Extract =>
= = = = = = =

Base oil prices in the US and Asia-Pacific reacted quicker to weaker feedstock prices, lower demand and building supplies. Besides a slump in domestic demand, the US market faced pressure from the closure of the arbitrage to move surplus supplies to Mexico, which has become the largest outlet for US exports. The Asia-Pacific market similarly had to contend with a slump in demand from India following its full lockdown from late March. That country is the largest importer of base oils in the Asia-Pacific region.

Suppliers with surplus volumes in US and Asia-Pacific then began to target other markets including Africa, India, the Mideast Gulf and the east Mediterranean. Europe and fob Baltic export base oil prices were increasingly uncompetitive against those supplies. But the manageable supply in Europe in March curbed the urgency to reduce prices. The steady prices also curbed the incentive for producers to cut output more sharply.

Full tanks in Europe and a growing supply overhang in April then prompted European refiners to slash prices to compete for export markets, but storage tanks in those markets were already brimming with supplies from the US and Asia-Pacific.

Europe's refiners struggled to sell to overseas markets in May as supplies grew. Refiners then slashed export prices to their lowest in more than a decade to spur demand. The effect has been to widen the discount of Europe export prices to domestic prices to the widest on record.

= = = = = = =

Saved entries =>
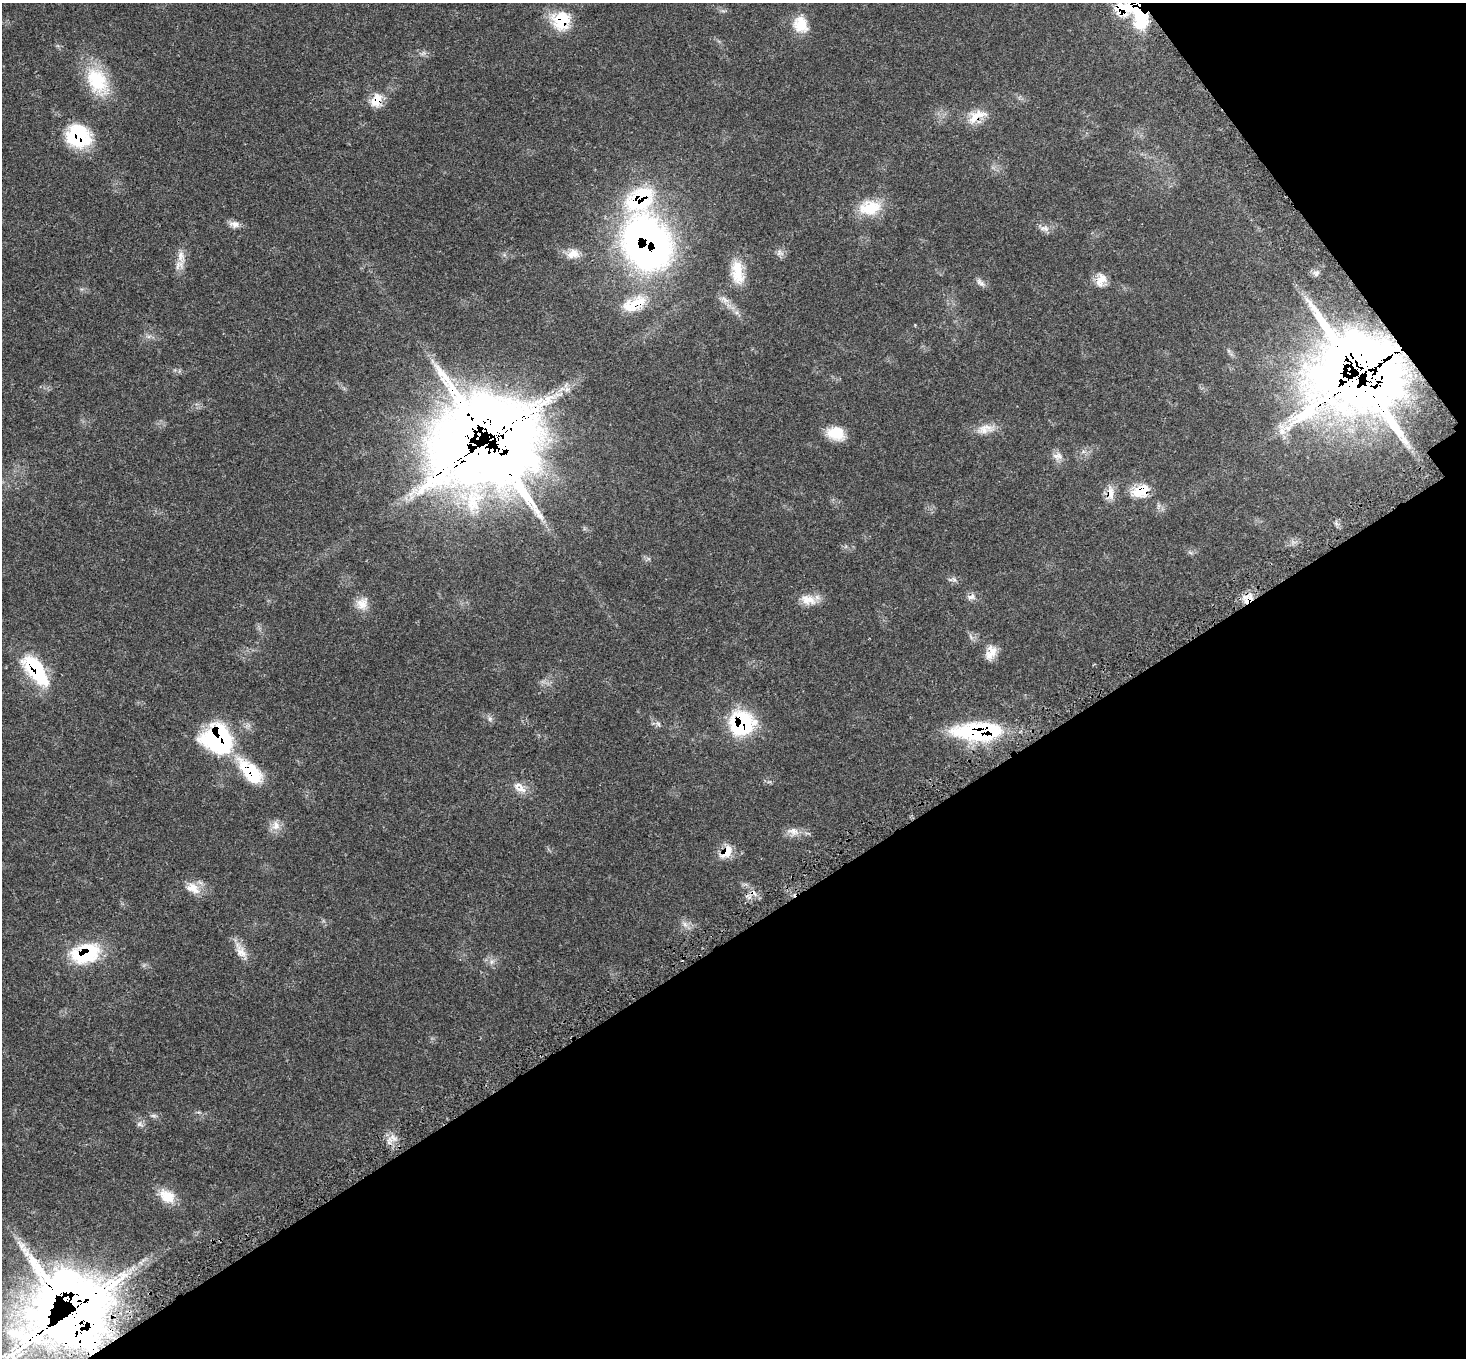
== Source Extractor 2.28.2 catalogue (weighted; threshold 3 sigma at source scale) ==
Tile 12 of 4 x 4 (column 4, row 3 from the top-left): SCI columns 4469-5932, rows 1637-2992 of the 6034 x 6057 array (HDU 1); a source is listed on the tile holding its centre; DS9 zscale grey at full resolution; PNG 1468 x 1360 px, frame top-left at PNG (2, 3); no overlay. Shown black and unused: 35% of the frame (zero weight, under 3 of 5 exposures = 4% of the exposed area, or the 3 px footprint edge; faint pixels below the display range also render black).
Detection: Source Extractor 2.28.2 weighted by HDU 2 'WHT'; one run over the whole footprint, this tile lists its part. Background 0.0464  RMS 0.0031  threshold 0.0142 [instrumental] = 3 sigma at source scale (4.5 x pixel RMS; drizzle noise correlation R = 1.50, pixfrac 1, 0.05/0.05 arcsec/px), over >= 5 px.
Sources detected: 60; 3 cosmic-ray / hot-pixel residue — not listed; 5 inside a brighter listed object's ellipse — not listed separately; the other 52 listed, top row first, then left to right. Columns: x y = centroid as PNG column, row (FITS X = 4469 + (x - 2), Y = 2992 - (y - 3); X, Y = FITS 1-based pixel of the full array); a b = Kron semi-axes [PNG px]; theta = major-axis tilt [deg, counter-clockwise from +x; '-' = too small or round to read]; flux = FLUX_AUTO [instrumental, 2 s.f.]
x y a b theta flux
1139 16 36 17 -59 21
561 20 23 22 - 11
801 24 21 17 -66 6.6
97 80 35 25 -61 15
378 98 18 11 -82 3.9
977 116 28 12 29 5.7
78 136 27 23 -25 19
870 208 29 18 7 9.3
234 224 12 9 -10 1.8
1045 228 14 7 0 1.6
647 243 55 44 -65 140
573 253 16 11 30 3.2
181 255 13 8 88 2.3
737 272 31 14 -83 7.6
1316 273 8 6 -87 0.97
1101 280 19 10 62 3.6
980 283 16 5 -32 1.3
724 299 16 6 -38 1.9
634 304 35 16 24 9.8
1358 374 44 40 -33 940
985 429 27 11 14 4.1
1282 431 13 8 -89 2.7
836 433 21 14 -17 6.5
496 437 87 67 -50 750
1057 456 15 9 -1 2
1141 491 18 11 24 8.2
1111 493 20 8 89 2.9
971 597 11 7 19 1.4
808 600 21 13 -14 4.4
362 604 17 15 70 3.7
991 652 18 11 65 3.4
36 670 41 18 -54 21
490 719 8 6 70 0.82
742 723 26 25 - 24
658 724 9 3 -45 0.57
978 731 51 17 1 38
219 738 33 30 -48 38
250 771 36 16 -46 16
522 789 14 11 -28 2.9
276 825 14 11 -89 2.6
793 831 18 11 -15 2.7
726 852 20 10 53 4.4
193 888 20 14 -25 4.2
685 924 8 6 -46 1.2
240 951 22 12 -55 3.8
85 953 33 20 15 21
491 962 7 4 71 0.71
154 1116 9 4 8 0.67
139 1124 8 7 - 0.92
167 1196 22 15 -37 5.5
21 1245 20 10 -57 3.6
71 1315 51 47 36 750
Overlapping masked pixels (flux is a lower limit): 18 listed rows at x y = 1139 16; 561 20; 378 98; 977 116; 78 136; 647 243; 634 304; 1358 374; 496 437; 1141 491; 36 670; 742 723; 978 731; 219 738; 250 771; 726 852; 85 953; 71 1315
Isophote crosses this tile's border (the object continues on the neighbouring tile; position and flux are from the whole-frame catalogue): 1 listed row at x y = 71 1315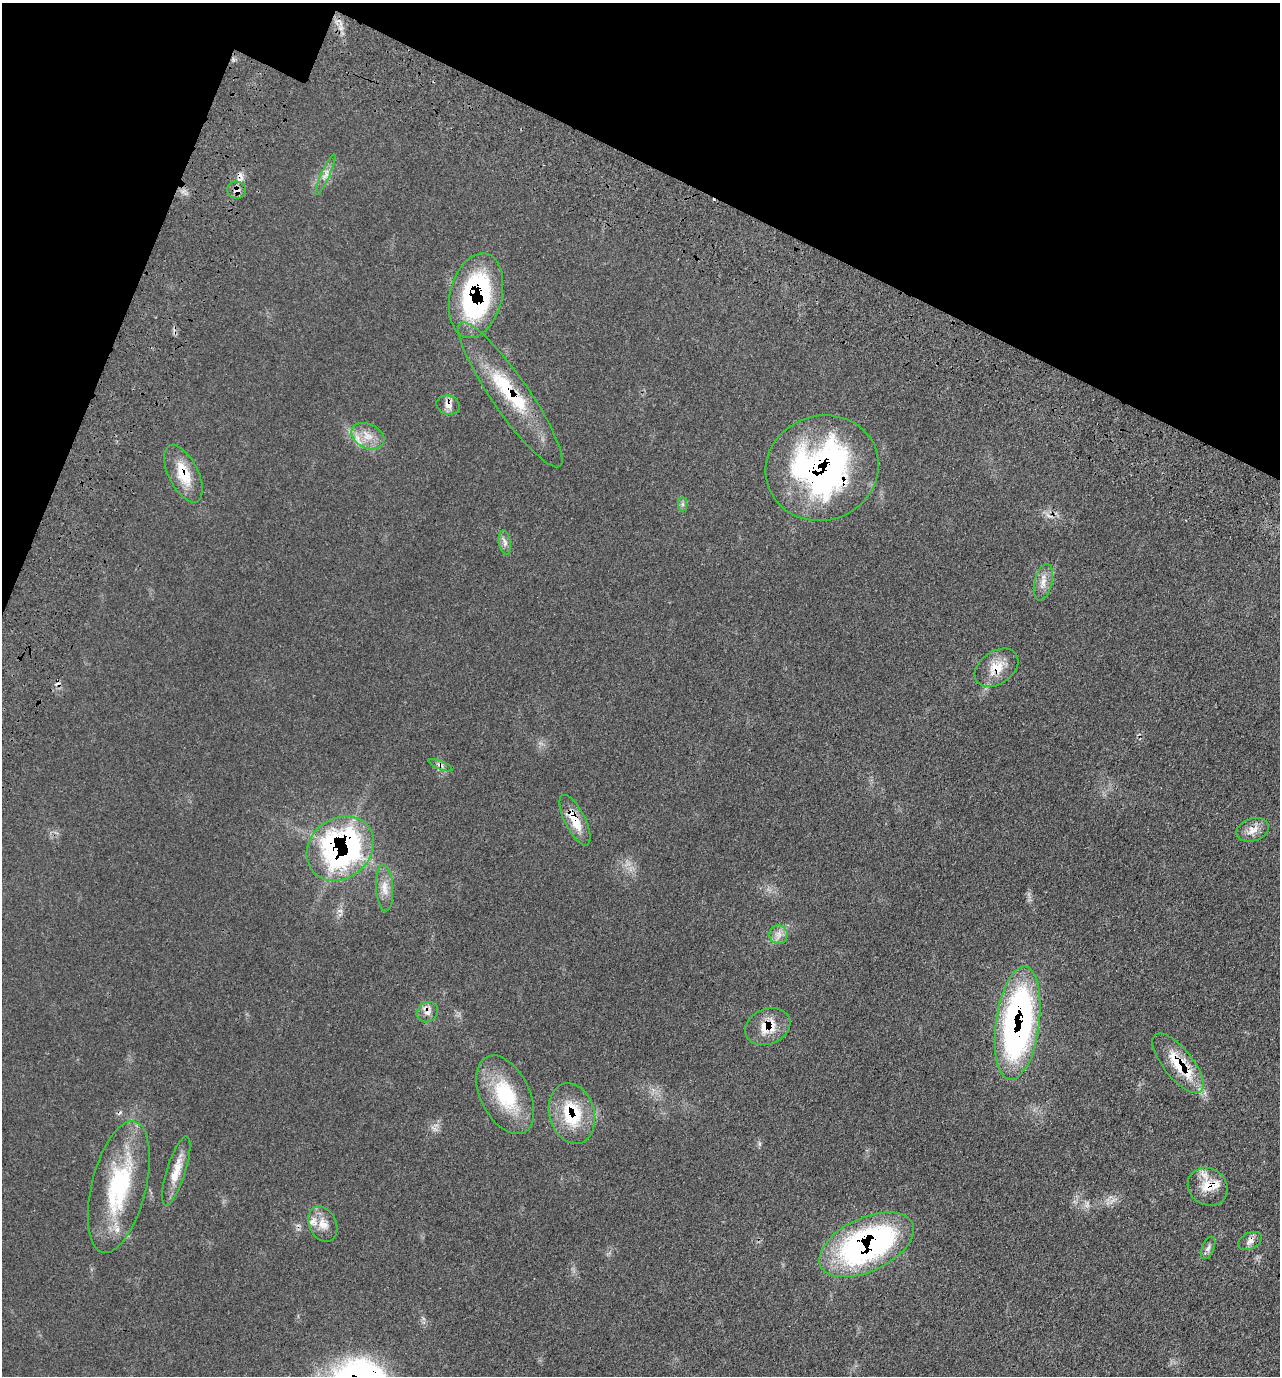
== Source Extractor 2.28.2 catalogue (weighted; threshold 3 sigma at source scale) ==
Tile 2 of 4 x 4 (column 2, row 1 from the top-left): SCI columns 1564-2841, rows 4268-5641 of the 5809 x 5792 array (HDU 1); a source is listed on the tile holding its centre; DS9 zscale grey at full resolution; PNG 1282 x 1378 px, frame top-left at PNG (2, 3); each listed source drawn as its Kron ellipse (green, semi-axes under 4 px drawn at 4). Shown black and unused: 18% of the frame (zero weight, under 3 of 4 exposures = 9% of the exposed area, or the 3 px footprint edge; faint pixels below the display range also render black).
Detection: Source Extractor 2.28.2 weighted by HDU 2 'WHT'; one run over the whole footprint, this tile lists its part. Background 0.0661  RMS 0.005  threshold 0.0226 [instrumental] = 3 sigma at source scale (4.5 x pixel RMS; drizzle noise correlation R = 1.50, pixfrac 1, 0.05/0.05 arcsec/px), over >= 5 px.
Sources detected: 36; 2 cosmic-ray / hot-pixel residue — neither listed nor drawn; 3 inside a brighter listed object's ellipse — not listed separately; the other 31 listed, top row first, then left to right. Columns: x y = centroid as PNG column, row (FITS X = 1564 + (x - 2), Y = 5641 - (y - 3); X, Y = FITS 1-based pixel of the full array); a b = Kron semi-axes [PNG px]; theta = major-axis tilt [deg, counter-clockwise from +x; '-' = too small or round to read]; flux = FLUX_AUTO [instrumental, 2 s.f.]
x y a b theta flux
325 175 22 4 66 2.6
237 190 9 8 - 2.5
476 296 43 26 77 87
510 395 87 18 -55 37
448 405 12 9 -17 3.5
368 436 17 12 -26 7
822 468 57 52 20 150
183 474 31 14 -64 14
683 504 7 4 -90 1
505 542 12 5 -81 2.1
1043 582 19 8 76 4.5
996 668 24 16 35 10
440 765 12 4 -22 1.7
575 820 28 10 -63 11
1253 830 16 11 18 4.7
340 848 36 30 39 130
385 888 23 8 -87 5.2
779 934 9 9 - 3.1
428 1012 11 9 38 3.2
1018 1023 57 21 82 170
768 1027 23 17 22 11
1178 1063 36 14 -51 19
505 1095 42 24 -63 32
572 1114 31 22 -74 26
176 1171 36 9 72 9.4
119 1187 67 27 76 53
1208 1187 21 18 -34 11
323 1224 19 13 -65 6.2
1250 1241 12 8 27 2.8
867 1245 51 26 25 130
1208 1248 12 6 66 1.8
Overlapping masked pixels (flux is a lower limit): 18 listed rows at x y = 237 190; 476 296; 510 395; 448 405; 822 468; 183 474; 996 668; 440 765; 575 820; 340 848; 428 1012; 1018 1023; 768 1027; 1178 1063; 572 1114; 119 1187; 1208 1187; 867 1245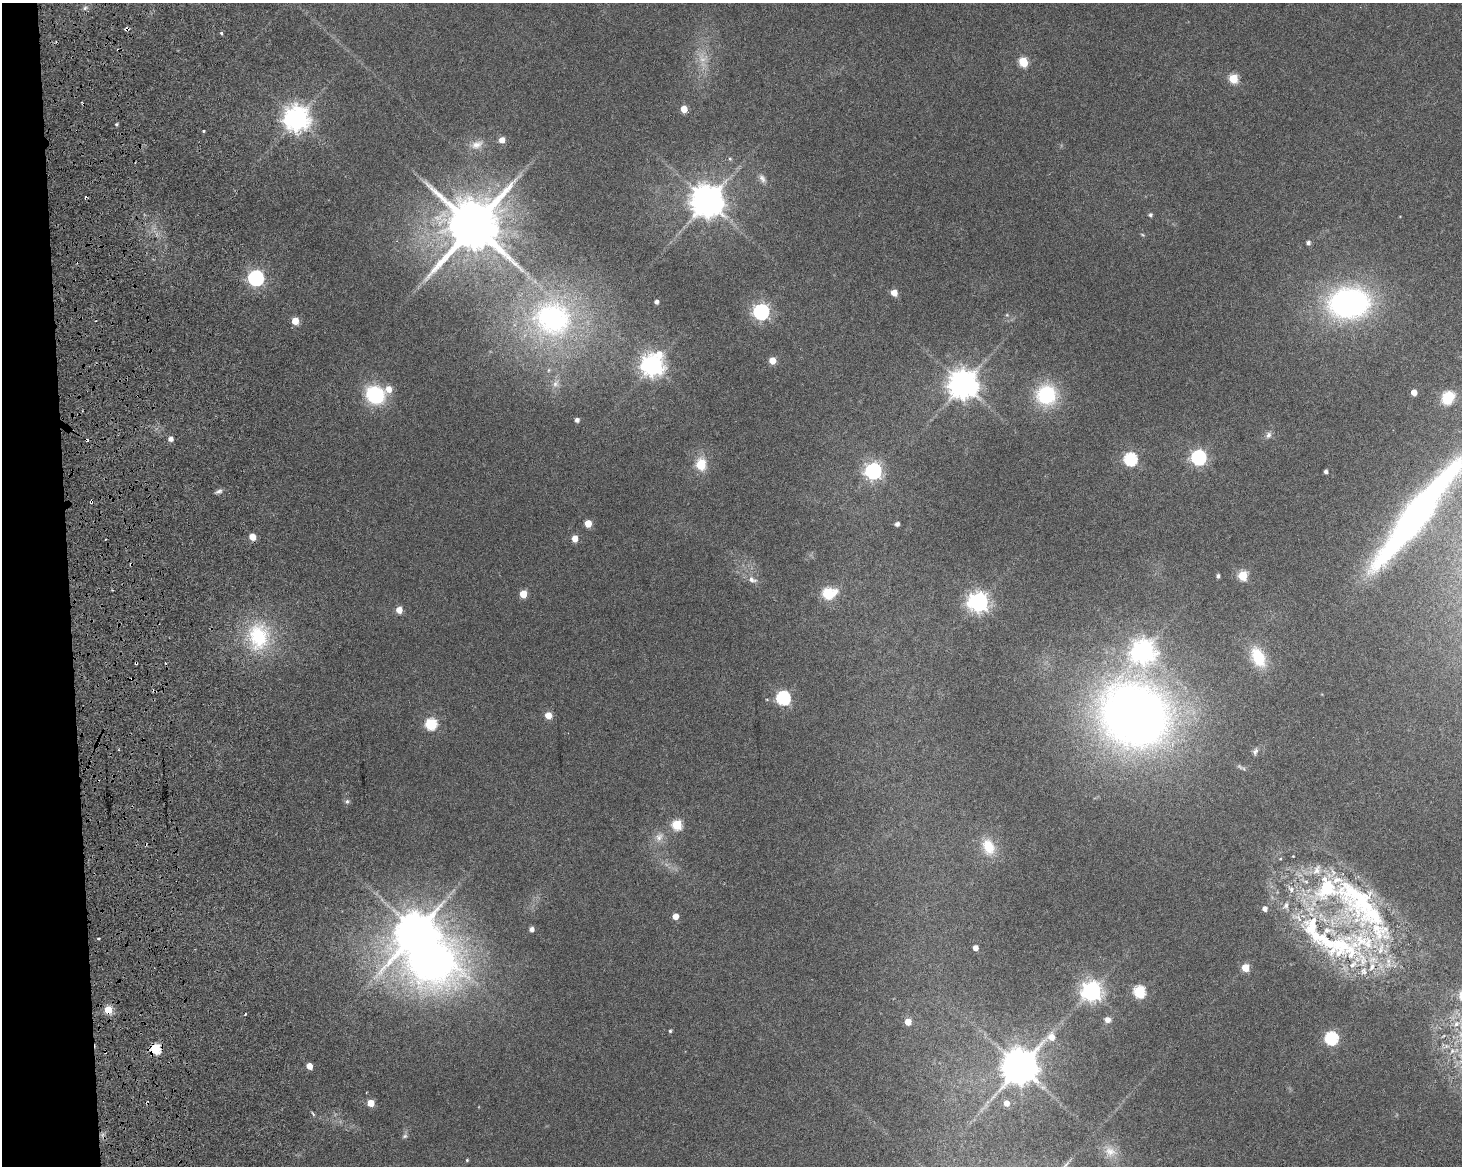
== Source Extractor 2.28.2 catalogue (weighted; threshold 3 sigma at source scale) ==
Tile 4 of 3 x 4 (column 1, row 2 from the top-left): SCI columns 80-1539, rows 2486-3649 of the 4717 x 4901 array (HDU 1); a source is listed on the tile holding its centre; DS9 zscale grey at full resolution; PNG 1464 x 1168 px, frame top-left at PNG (2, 3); no overlay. Shown black and unused: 5% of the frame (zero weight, under 3 of 6 exposures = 11% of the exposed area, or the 3 px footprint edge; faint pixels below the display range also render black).
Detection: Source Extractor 2.28.2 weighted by HDU 2 'WHT'; one run over the whole footprint, this tile lists its part. Background 0.0622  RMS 0.0032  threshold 0.0131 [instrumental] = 3 sigma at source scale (4.09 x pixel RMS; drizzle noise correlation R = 1.36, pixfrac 0.8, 0.0396/0.0396 arcsec/px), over >= 5 px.
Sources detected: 116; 2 too faint to see at this stretch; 1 inside a brighter object's white glare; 6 cosmic-ray / hot-pixel residue — not listed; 12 inside a brighter listed object's ellipse — not listed separately; the other 95 listed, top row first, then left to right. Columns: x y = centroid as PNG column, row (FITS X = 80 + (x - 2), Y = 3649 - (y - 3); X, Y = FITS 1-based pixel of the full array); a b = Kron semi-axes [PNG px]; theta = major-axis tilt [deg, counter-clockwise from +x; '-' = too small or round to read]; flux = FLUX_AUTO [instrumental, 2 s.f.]
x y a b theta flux
127 29 4 4 - 0.99
221 33 3 3 - 0.94
1023 62 6 5 - 15
1233 79 5 5 - 15
684 109 5 5 - 5.5
296 118 8 8 - 350
116 124 4 4 - 0.44
203 131 3 3 - 0.46
502 140 5 5 - 3.1
477 145 18 11 23 3.4
730 159 6 5 - 0.5
762 178 13 8 -59 1.6
707 201 10 9 - 680
1150 215 4 4 - 0.79
473 226 16 14 74 2400
1142 235 7 3 -19 0.33
1308 243 5 5 - 1.1
256 278 7 6 - 91
894 293 5 4 - 5
656 302 4 4 - 1.3
1349 303 40 29 4 83
761 312 7 7 - 110
553 319 49 43 -20 69
295 321 5 5 - 6.2
772 361 5 5 - 5.4
652 365 9 8 - 260
556 384 11 8 61 1.7
963 384 9 9 - 520
1414 392 5 4 - 3.4
375 395 18 16 -29 24
1046 395 19 19 - 23
1448 398 15 12 55 7.2
577 420 4 4 - 1.2
1268 435 9 7 66 1.2
170 439 5 5 - 1.7
1199 457 6 6 - 80
1130 459 6 6 - 45
701 465 7 6 - 14
873 471 7 7 - 120
1326 472 4 3 - 0.91
219 491 10 5 20 0.95
91 501 5 2 - 0.73
1416 515 110 18 52 150
588 523 5 5 - 6.2
897 524 4 4 - 1.1
252 537 5 5 - 4.7
575 539 5 5 - 4
131 564 3 3 - 0.55
1243 575 5 5 - 17
1218 576 4 3 - 0.82
752 580 14 8 -15 2
828 593 8 6 8 27
523 594 5 5 - 7.3
979 602 7 7 - 190
399 610 5 5 - 4.3
259 636 36 28 -88 24
1143 651 9 8 - 280
1258 657 27 16 -63 12
136 663 3 2 - 0.39
783 698 6 6 - 56
548 715 5 5 - 5.1
1134 715 60 52 -31 300
431 724 6 6 - 26
1255 752 9 6 72 0.99
347 801 6 5 - 0.72
677 825 6 5 - 18
659 837 15 11 51 3
988 847 22 16 -68 7.2
1280 859 5 3 - 0.29
1291 889 14 8 -51 2.3
1361 900 118 56 -56 75
1265 909 5 4 - 1.8
675 916 5 5 - 3
531 929 4 4 - 1.7
416 931 11 10 - 1000
1318 936 51 25 -31 26
975 948 4 4 - 2.2
1245 968 5 5 - 8.1
1092 991 7 7 - 190
1139 991 6 6 - 32
108 1010 5 5 - 8.7
245 1014 3 2 - 0.3
1108 1020 8 7 - 1.6
908 1022 5 5 - 3.8
670 1031 5 4 - 0.49
1331 1038 6 6 - 48
155 1049 6 6 - 20
309 1066 5 5 - 3.8
1020 1067 13 10 45 900
371 1103 5 5 - 6
1006 1103 6 5 - 2.8
313 1114 7 3 -55 0.44
405 1136 7 5 17 0.67
1110 1151 17 14 -27 4
467 1160 4 4 - 0.33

= = = = = = =

Your goal =>
According to the passage on base oil prices, what did Europe's refiners do in May to spur demand?

Task solution =>
They slashed export prices to their lowest in more than a decade.